** Data for this exercise follows **
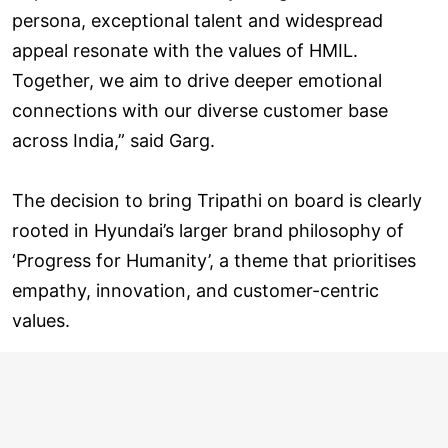
persona, exceptional talent and widespread
appeal resonate with the values of HMIL.
Together, we aim to drive deeper emotional
connections with our diverse customer base
across India,” said Garg.
The decision to bring Tripathi on board is clearly
rooted in Hyundai’s larger brand philosophy of
‘Progress for Humanity’, a theme that prioritises
empathy, innovation, and customer-centric
values.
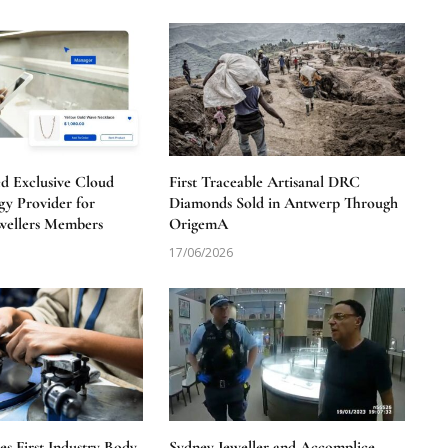
 Exclusive Cloud
First Traceable Artisanal DRC
y Provider for
Diamonds Sold in Antwerp Through
wellers Members
OrigemA
17/06/2026
 First Industry Body
Sydney Jeweller and Accomplice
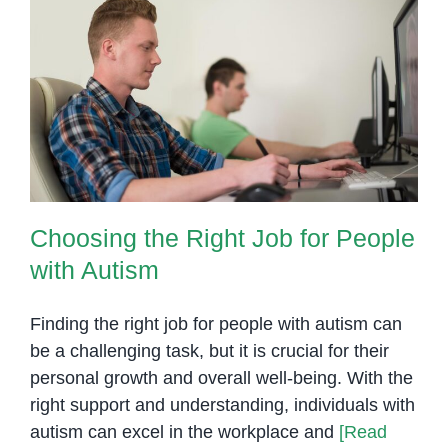
Choosing the Right Job for
People with Autism
Choosing the Right Job for People
with Autism
Finding the right job for people with autism can
be a challenging task, but it is crucial for their
personal growth and overall well-being. With the
right support and understanding, individuals with
autism can excel in the workplace and
[Read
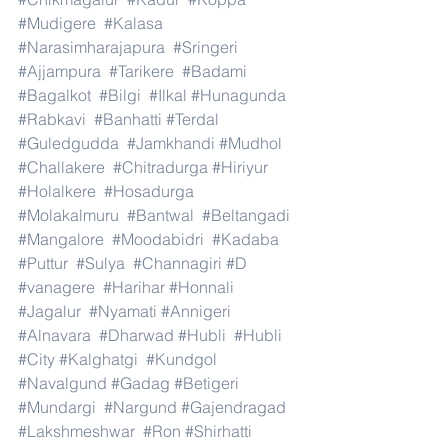
#Mudigere
#Kalasa
#Narasimharajapura
#Sringeri
#Ajjampura
#Tarikere
#Badami
#Bagalkot
#Bilgi
#Ilkal
#Hunagunda
#Rabkavi
#Banhatti
#Terdal
#Guledgudda
#Jamkhandi
#Mudhol
#Challakere
#Chitradurga
#Hiriyur
#Holalkere
#Hosadurga
#Molakalmuru
#Bantwal
#Beltangadi
#Mangalore
#Moodabidri
#Kadaba
#Puttur
#Sulya
#Channagiri
#D
#vanagere
#Harihar
#Honnali
#Jagalur
#Nyamati
#Annigeri
#Alnavara
#Dharwad
#Hubli
#Hubli
#City
#Kalghatgi
#Kundgol
#Navalgund
#Gadag
#Betigeri
#Mundargi
#Nargund
#Gajendragad
#Lakshmeshwar
#Ron
#Shirhatti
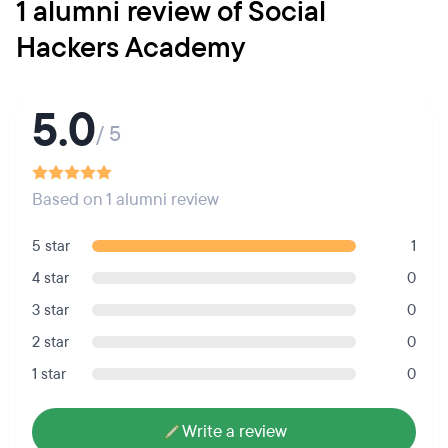
1 alumni review of Social
Hackers Academy
5.0
/ 5
Based on 1 alumni review
5 star
1
4 star
0
3 star
0
2 star
0
1 star
0
Write a review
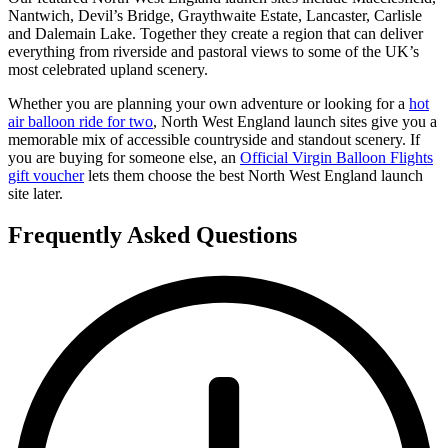
Nantwich, Devil’s Bridge, Graythwaite Estate, Lancaster, Carlisle
and Dalemain Lake. Together they create a region that can deliver
everything from riverside and pastoral views to some of the UK’s
most celebrated upland scenery.
Whether you are planning your own adventure or looking for a
hot
air balloon ride for two
, North West England launch sites give you a
memorable mix of accessible countryside and standout scenery. If
you are buying for someone else, an
Official Virgin Balloon Flights
gift voucher
lets them choose the best North West England launch
site later.
Frequently Asked Questions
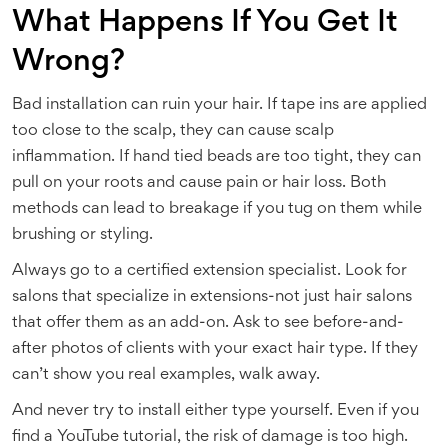
What Happens If You Get It
Wrong?
Bad installation can ruin your hair. If tape ins are applied
too close to the scalp, they can cause scalp
inflammation. If hand tied beads are too tight, they can
pull on your roots and cause pain or hair loss. Both
methods can lead to breakage if you tug on them while
brushing or styling.
Always go to a certified extension specialist. Look for
salons that specialize in extensions-not just hair salons
that offer them as an add-on. Ask to see before-and-
after photos of clients with your exact hair type. If they
can’t show you real examples, walk away.
And never try to install either type yourself. Even if you
find a YouTube tutorial, the risk of damage is too high.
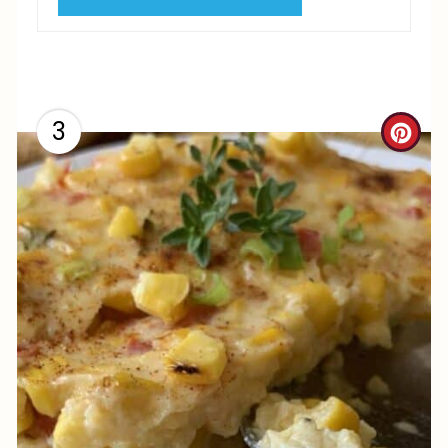
I
N
3
C
R
E
A
T
E
P
I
** End of Data for this exercise **
# [Work instruction]
Starting with the line that contains "What Happens If You Get It", reproduce every line to the end of the material above, both end lines included, exactly and with no pictures.

# [Reply]
What Happens If You Get It
Wrong?
Bad installation can ruin your hair. If tape ins are applied
too close to the scalp, they can cause scalp
inflammation. If hand tied beads are too tight, they can
pull on your roots and cause pain or hair loss. Both
methods can lead to breakage if you tug on them while
brushing or styling.
Always go to a certified extension specialist. Look for
salons that specialize in extensions-not just hair salons
that offer them as an add-on. Ask to see before-and-
after photos of clients with your exact hair type. If they
can’t show you real examples, walk away.
And never try to install either type yourself. Even if you
find a YouTube tutorial, the risk of damage is too high.
I
N
3
C
R
E
A
T
E
P
I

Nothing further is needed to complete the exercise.